Как только новгородский архиепископ, утомленный дальней дорогой и трудными переговорами, удалился, а вслед за ним ушли по домам тверские бояре, в светлицу вбежал княжеский слуга. – К тебе пришел твой тайный человек, великий князь! – крикнул он. – Он уже давно тебя ждет и даже заснул в простенке!
– Проси же, Сотко, этого человека, – зевнул Михаил Ярославович. – Уж одно к одному: поговорю и с ним.
В княжескую светлицу вошел, шатаясь от усталости, сонный, Кочка Чеславович.
– Здравствуй, княже! – сказал он, кланяясь.
– Здравствуй и ты, мой верный человек! – кивнул головой князь Михаил. – Садись и рассказывай, как там наши брянские дела?
– Да никак, мой господин, – покачал головой княжеский разведчик. – Я не застал Василия Храброго в городе: он ушел в Орду к царю Тохтэ с данью. Мне удалось только поговорить с княжескими людьми и собрать скромные сведения…Оказывается, брянские люди хорошо осведомлены об участии Юрия Московского в заговоре двух Святославов! Они давно распознали, что все нити той крамолы тянутся в Москву! Но брянские бояре не знают, согласится ли их князь Василий на союз с нами против Москвы. – Наш князь не поощряет войн против русских, – говорили они, – и та жестокая борьба с дядькой Святославом случилась не по его воле, а из-за глупости несчастного можайского князя!
– Это плохо! – покачал головой князь Михаил. – Но все-таки следует поговорить с самим Василием…Без этого мы не узнаем его мыслей…

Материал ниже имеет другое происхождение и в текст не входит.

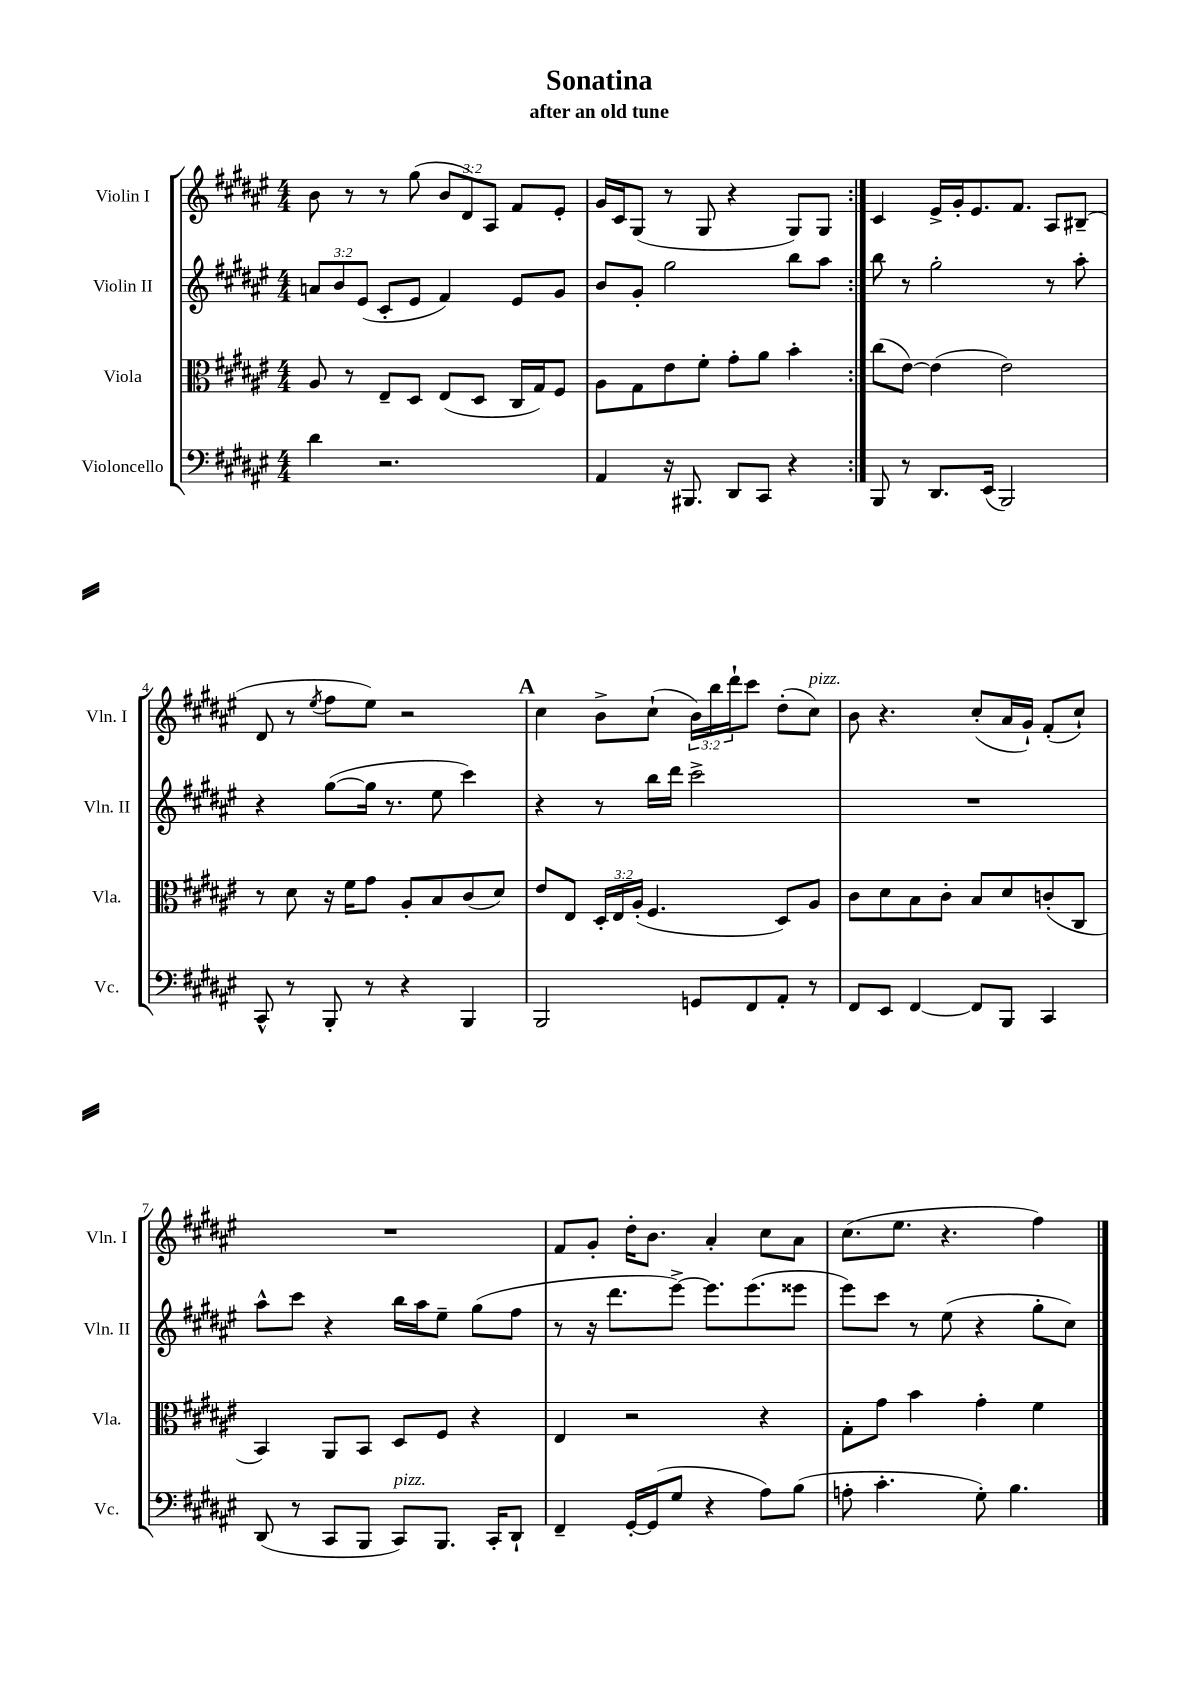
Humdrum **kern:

– Я думаю, что у нас нет никакой надежды на союз, великий князь, – пробормотал, протирая глаза, рыжеволосый Кочка, – если его бояре так ответили…Они имеют большую силу в Брянске! Князь Василий никогда не принимает решения без их советов!
ГЛАВА 30
КОНЧИНА ОРДЫНСКОГО ХАНА
Хан Тохтэ лежал на своем большом мягком топчане и тяжело дышал. Наступила весна 1313 года, но улучшения в его самочувствии не произошло. – Вот какие у меня неумелые лекари, – думал, страдая, еще не старый, не достигший пятидесяти лет, ордынский повелитель. – Обещали восстановить мое здоровье или облегчить страдания…Однако этого не случилось, и я только мучаюсь…
Великий хан заболел зимой, вернувшись к себе во дворец после облавной охоты. Проведя вечером совещание со своими эмирами и сытно поужинав в семейном кругу, Тохтэ вдруг неожиданно почувствовал сильную головную боль и слабость. Он и раньше страдал от головной боли, но это быстро проходило само собой, и поэтому на сей раз ордынский хан не придал значения своему состоянию. Но наутро ему стало хуже и послали за лекарем. Последний, глядя на круглое, ожиревшее лицо своего господина, приписал голодание и какие-то сладкие чужеземные пилюли. Но лечение не помогало. Хан и без предписания своего лекаря почти ничего не ел: лишь пил два-три раза в день кумыс. На том и держался.